I conti li ha fatti il Gazzettino, che ieri ha pubblicato la notizia in prima pagina, aprendo sull’argomento ponte di Calatrava l’ennesimo fronte polemico. Del resto, attorno alla super passerella hi-tech che collega piazzale Roma e la stazione ferroviaria, ormai da tempo prolifera un’ampia letteratura tragicomica: dal sistema di illuminazione così tecnologico da far ruzzolare i pedoni, alla statica «ballerina» dell’intera struttura; dai gradini di vetro così moderni dal risultare invisibili, alla difficoltà di pulire alcune parti della struttura a causa della loro estrema fragilità. Per non parlare dei costi lievitati a dismisura, dell’inaugurazione rinviata, delle proteste dei disabili per la presenza delle barriere architettonica, ecc.

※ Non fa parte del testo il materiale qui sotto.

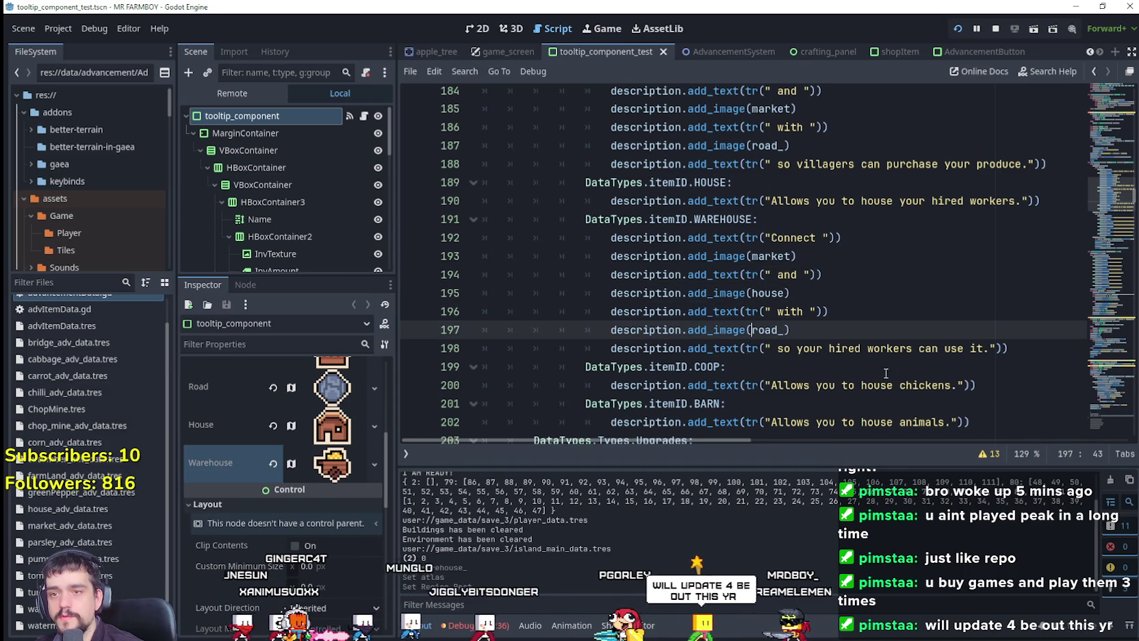
{"action": "left_click", "coordinate": [982, 349]}
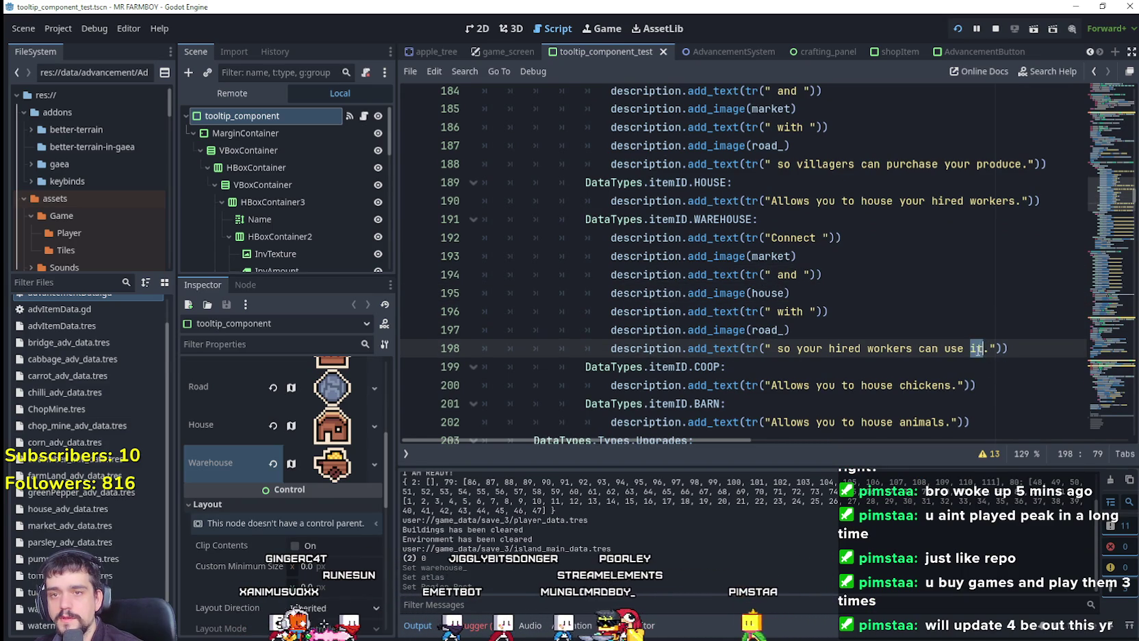
{"action": "scroll", "coordinate": [969, 384], "scroll_direction": "up", "scroll_amount": 3}
{"action": "scroll", "coordinate": [965, 379], "scroll_direction": "down", "scroll_amount": 4}
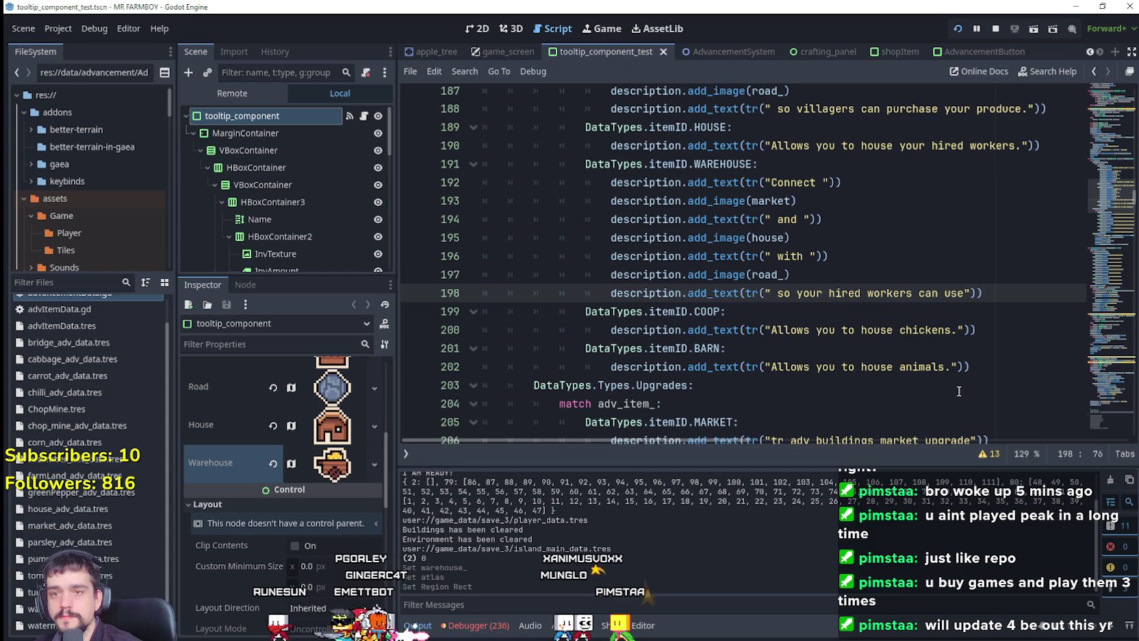
{"action": "key", "text": "End"}
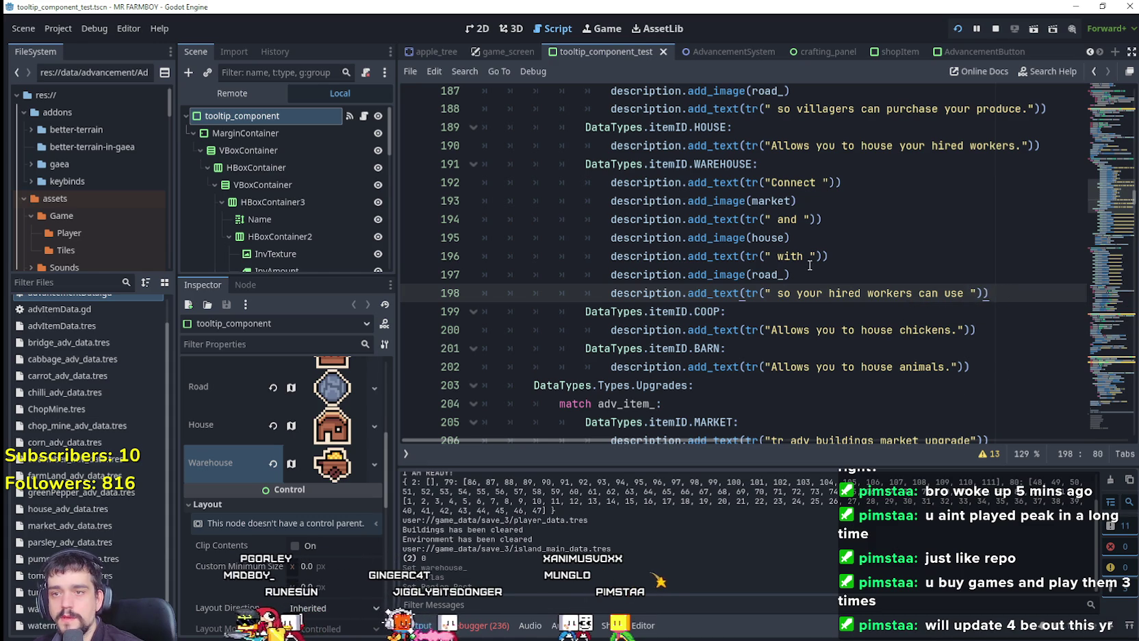
Duplicate the road_ image line below the sentence and autocomplete the copy to warehouse_
{"action": "left_click", "coordinate": [842, 269]}
{"action": "key", "text": "shift+Home"}
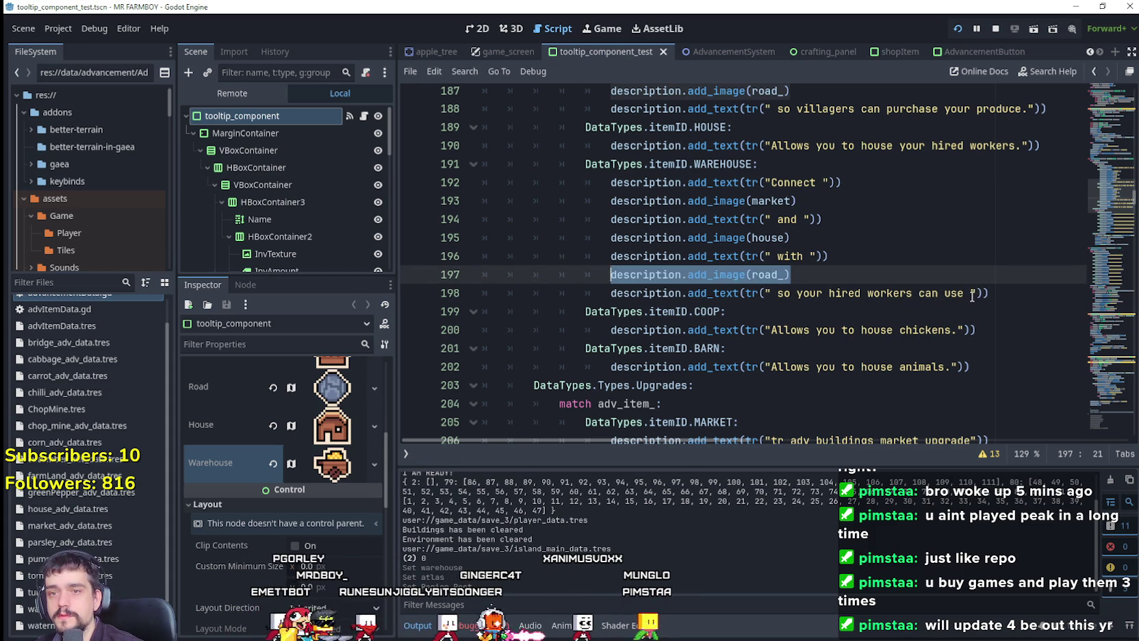
{"action": "key", "text": "ctrl+c"}
{"action": "key", "text": "Down"}
{"action": "key", "text": "End"}
{"action": "key", "text": "Return"}
{"action": "key", "text": "ctrl+v"}
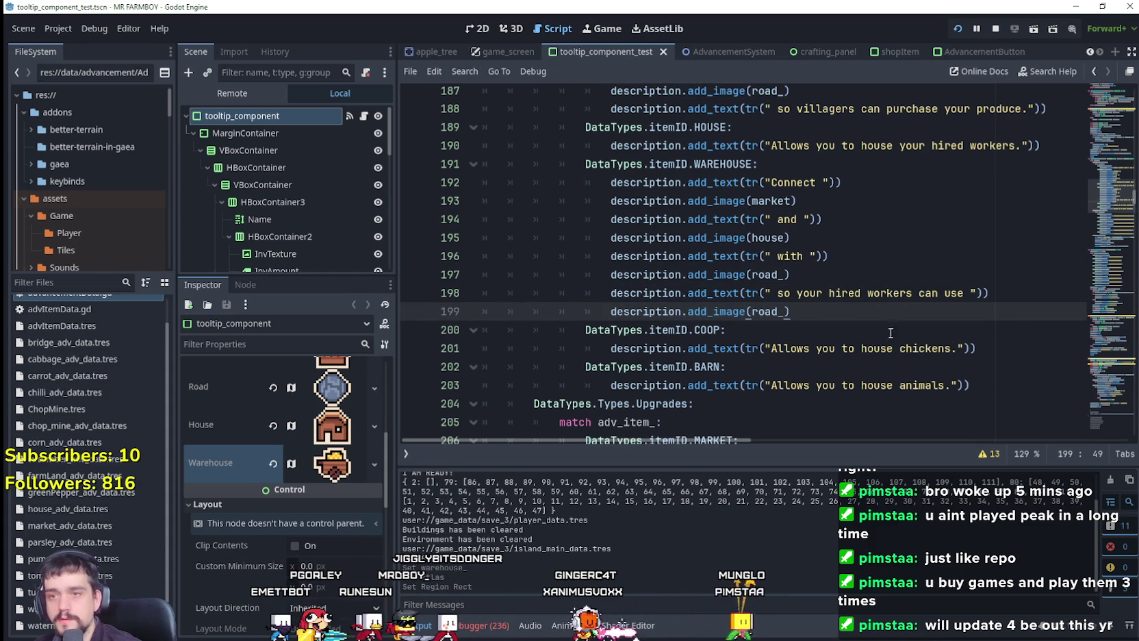
{"action": "double_click", "coordinate": [772, 311]}
{"action": "type", "text": "ware"}
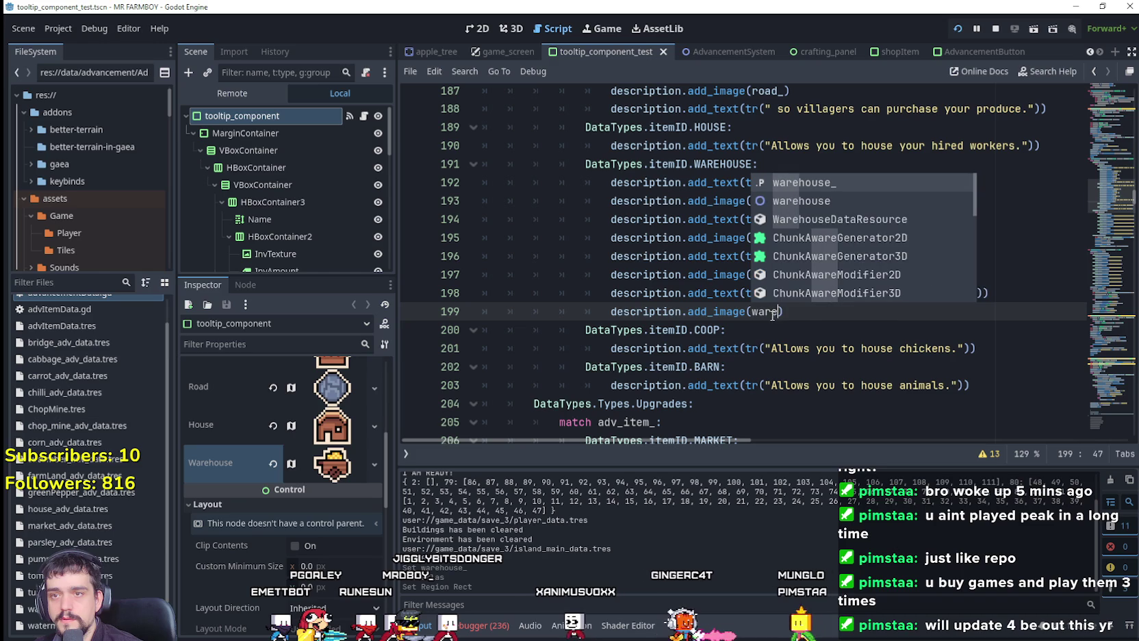
{"action": "key", "text": "Return"}
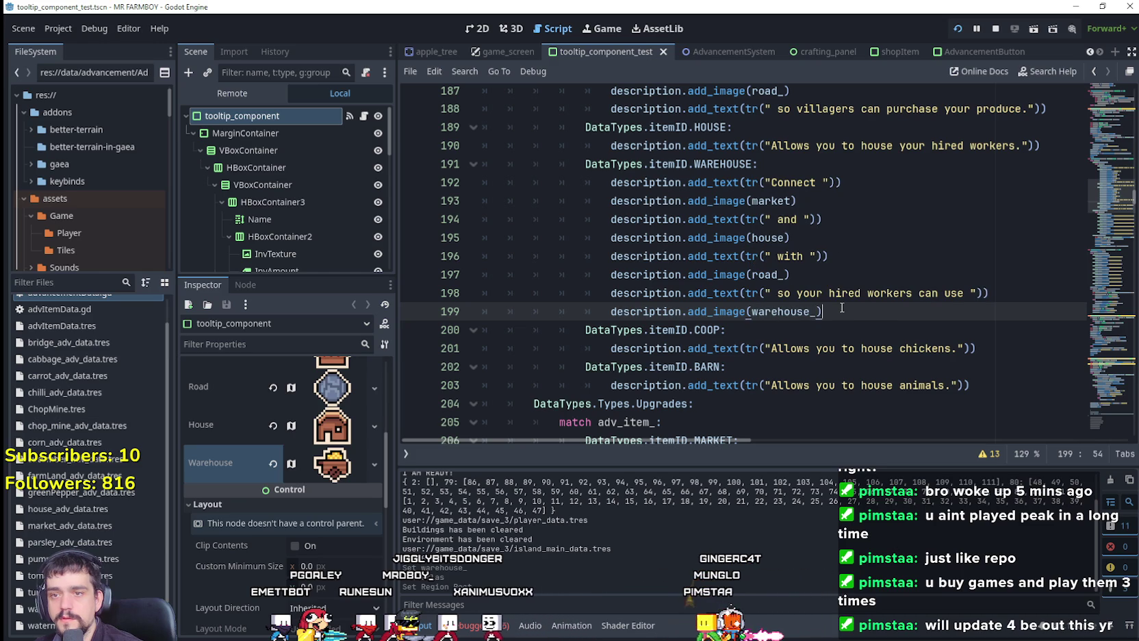
Add a "." text line after the warehouse image and save the script
{"action": "left_click", "coordinate": [1011, 292]}
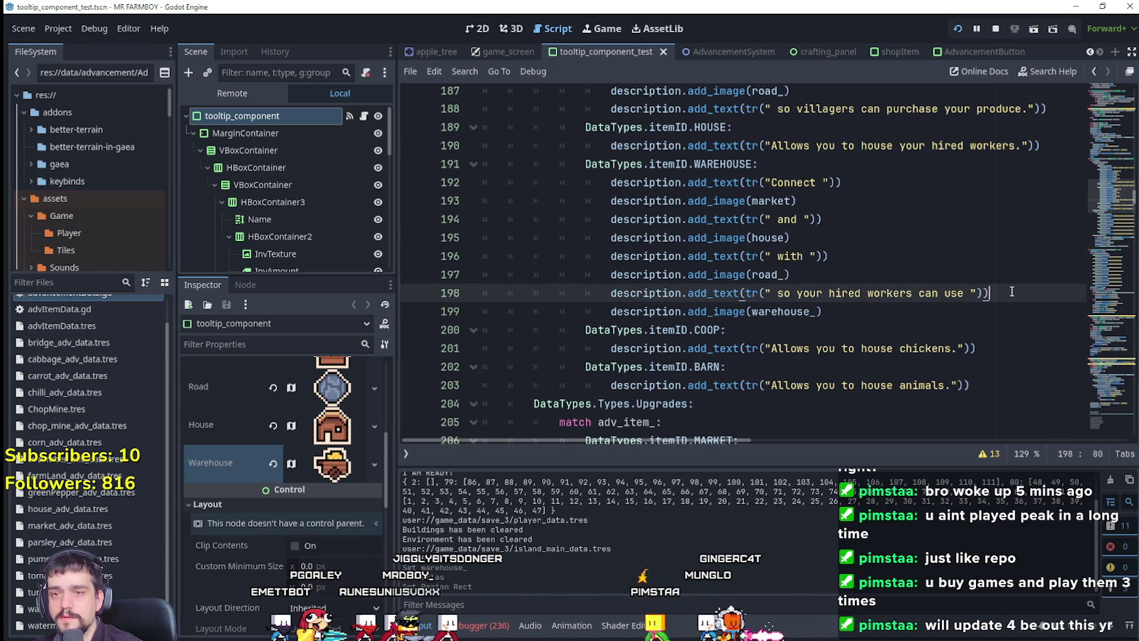
{"action": "left_click_drag", "start_coordinate": [841, 252], "coordinate": [566, 255]}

Ma torniamo ai vigili su cui grava la grande responsabilità di non far danneggiare un ponte costato 12 milioni e mezzo di euro. Un bene da tutelare a ogni costo. E il «costo» non è certo indifferente per il serenissimo contribuente: «La mattina ci sono due agenti, il pomeriggio altrettanti, la sera sono in tre, così come la notte - spiega il dettagliato servizio del Gazzettino -. Totale: dieci agenti impiegati a turno ogni giorno solo sul ponte, la maggioranza dei quali armati, che costano circa 1.570 euro al giorno. Questa, almeno, è la cifra che risulta in base ai minimi salariali e alle indennità di lavoro serale e notturno». Calcolatrice alla mano, un mese di vigilanza costerà 48mila euro e un anno addirittura 580mila.
Ma l’idea non è affatto piaciuta né al comandante dei vigili urbani né all’assessore alla Polizia municipale che hanno parlato chiaro: «La vigilanza deve finire rapidamente perché distoglie parte del personale da compiti istituzionali, a cominciare dalla repressione del commercio abusivo. Anzi, abbiamo già chiesto di prendere dei vigilantes privati. Nei prossimi giorni arriveranno i preventivi di spesa da parte di alcune aziende della zona».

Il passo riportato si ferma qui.